- Born: June 21, 1946 (age 80)
- Education: College of DuPage
- Known for: Photography
- Website: www.wgsgallery.org

= Wilda Gerideau-Squires =

African-American fine art photographer

Wilda Gerideau-Squires (born June 21, 1946) is an African-American fine art photographer noted for her distinctive style of photography which includes abstract images created through the interplay of fabric and light, as well as her poignant photographs of women. In 2008, Women In Photography International named Gerideau-Squires among the world's most Distinguished Women Photographers. Her photographs are included in the Peter E. Palmquist Collection at Yale University's Beinecke Library, the State House Office Building in Boston and private collections in the United States and Canada.

==Life and career==
Gerideau-Squires grew up in upstate New York and moved to Boston at 19. She graduated from the College of DuPage in 1974 majoring in Business Administration, and prior to becoming a photographer, Gerideau-Squires worked as a mid-level executive in the travel industry for 30 years.

Since 1992, she has lived in Andover, MA with her husband Walter Squires. She became a professional photographer in 2000, after taking the Studio Art Classes at the Museum of Fine Arts in Boston between 1996 and 1998.

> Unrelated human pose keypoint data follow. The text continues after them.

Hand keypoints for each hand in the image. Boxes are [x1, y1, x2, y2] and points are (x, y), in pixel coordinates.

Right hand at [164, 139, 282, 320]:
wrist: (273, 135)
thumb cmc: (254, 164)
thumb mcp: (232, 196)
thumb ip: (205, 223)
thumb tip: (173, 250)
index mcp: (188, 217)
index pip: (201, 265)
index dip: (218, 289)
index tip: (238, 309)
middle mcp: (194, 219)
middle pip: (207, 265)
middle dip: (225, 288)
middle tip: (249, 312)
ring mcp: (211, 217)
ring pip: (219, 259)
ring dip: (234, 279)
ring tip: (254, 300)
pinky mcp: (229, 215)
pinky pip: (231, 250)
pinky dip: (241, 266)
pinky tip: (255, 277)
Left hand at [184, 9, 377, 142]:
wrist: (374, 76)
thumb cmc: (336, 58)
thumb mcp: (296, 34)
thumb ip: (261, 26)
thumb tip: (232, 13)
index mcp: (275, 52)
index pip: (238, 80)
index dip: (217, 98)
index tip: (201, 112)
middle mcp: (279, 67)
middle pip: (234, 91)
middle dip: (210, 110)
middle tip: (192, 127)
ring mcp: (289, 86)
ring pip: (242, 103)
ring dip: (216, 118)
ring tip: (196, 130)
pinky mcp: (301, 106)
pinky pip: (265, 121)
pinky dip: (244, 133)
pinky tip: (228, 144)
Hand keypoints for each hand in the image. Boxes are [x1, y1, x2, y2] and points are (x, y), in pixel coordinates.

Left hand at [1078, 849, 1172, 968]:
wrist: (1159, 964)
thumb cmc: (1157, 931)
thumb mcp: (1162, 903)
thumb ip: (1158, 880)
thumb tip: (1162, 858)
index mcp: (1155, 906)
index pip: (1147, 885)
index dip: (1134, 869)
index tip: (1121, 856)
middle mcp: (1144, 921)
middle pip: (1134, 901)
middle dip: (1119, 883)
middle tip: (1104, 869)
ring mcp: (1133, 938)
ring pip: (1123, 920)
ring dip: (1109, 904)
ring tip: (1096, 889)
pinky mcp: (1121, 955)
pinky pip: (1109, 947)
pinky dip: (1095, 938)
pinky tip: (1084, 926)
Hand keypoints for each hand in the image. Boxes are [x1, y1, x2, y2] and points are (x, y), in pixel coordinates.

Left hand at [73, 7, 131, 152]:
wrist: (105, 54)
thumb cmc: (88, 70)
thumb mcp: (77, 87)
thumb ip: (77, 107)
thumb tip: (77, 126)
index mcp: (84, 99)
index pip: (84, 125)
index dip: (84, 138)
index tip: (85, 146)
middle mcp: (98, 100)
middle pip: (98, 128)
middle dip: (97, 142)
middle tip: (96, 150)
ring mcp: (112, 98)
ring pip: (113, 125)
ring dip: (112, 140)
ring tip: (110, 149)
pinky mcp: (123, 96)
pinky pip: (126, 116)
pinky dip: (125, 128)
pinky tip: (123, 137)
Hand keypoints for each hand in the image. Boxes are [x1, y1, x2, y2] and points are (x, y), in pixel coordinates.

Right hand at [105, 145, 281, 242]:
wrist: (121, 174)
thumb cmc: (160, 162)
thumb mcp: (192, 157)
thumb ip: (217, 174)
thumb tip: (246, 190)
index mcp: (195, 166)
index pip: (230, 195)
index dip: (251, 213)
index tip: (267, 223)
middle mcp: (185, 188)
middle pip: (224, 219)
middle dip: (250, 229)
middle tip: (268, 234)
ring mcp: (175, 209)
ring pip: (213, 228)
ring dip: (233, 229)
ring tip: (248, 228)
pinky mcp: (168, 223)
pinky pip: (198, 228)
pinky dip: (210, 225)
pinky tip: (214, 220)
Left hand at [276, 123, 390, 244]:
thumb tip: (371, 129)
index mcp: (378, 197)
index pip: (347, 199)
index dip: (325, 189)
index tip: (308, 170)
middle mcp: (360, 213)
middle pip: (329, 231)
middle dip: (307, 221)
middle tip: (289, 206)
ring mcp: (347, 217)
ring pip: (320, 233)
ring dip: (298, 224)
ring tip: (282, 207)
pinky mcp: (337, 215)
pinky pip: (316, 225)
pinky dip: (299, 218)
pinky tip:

Gerideau-Squires uses film and digital media to capture "human-interest and landscape images". By 2007, her focus transitioned into the abstract genre. Gerideau-Squires explains, "My abstract compositions are developed around common elements such as fabric and glass, ultimately evolving into what for me are evocative images they continually remind me that, no matter how mundane or simple, if we take the time to look, there is in everything an extraordinary element waiting to be discovered and appreciated. I find viewers appreciate the abstract nature of my work because it does encourage them to insinuate their own "voices" into my images, thus allowing them to experience a more personal connection with them.”

The Danforth Art Museum, the Griffin Museum of Photography and the Massachusetts State House in Boston have exhibited her work. Her works have been featured in magazines including the Merrimack Valley Magazine, Persimmon Tree Magazine, and ARTisSpectrum Magazine.

Her professional affiliations include the National Association of Women Artists, Cambridge Art Association, Professional Women Photographers, Pen and Brush, Women In Photography International and the Royal Photographic Society. She is a resident artist at Western Avenue Studios in Lowell, MA and serves on the Board of Advisors of the Brush Art Gallery and Studios.

==Awards==
In 2008, Women In Photography International named Gerideau-Squires to their prestigious List of Distinguished Women Photographers that honors the accomplishments of dedicated working women photographers around the globe. In addition, she has been the recipient of numerous national and international awards. In 2007 her work was recognized in the Prix de la Photographie Paris and the Photography Masters Cup.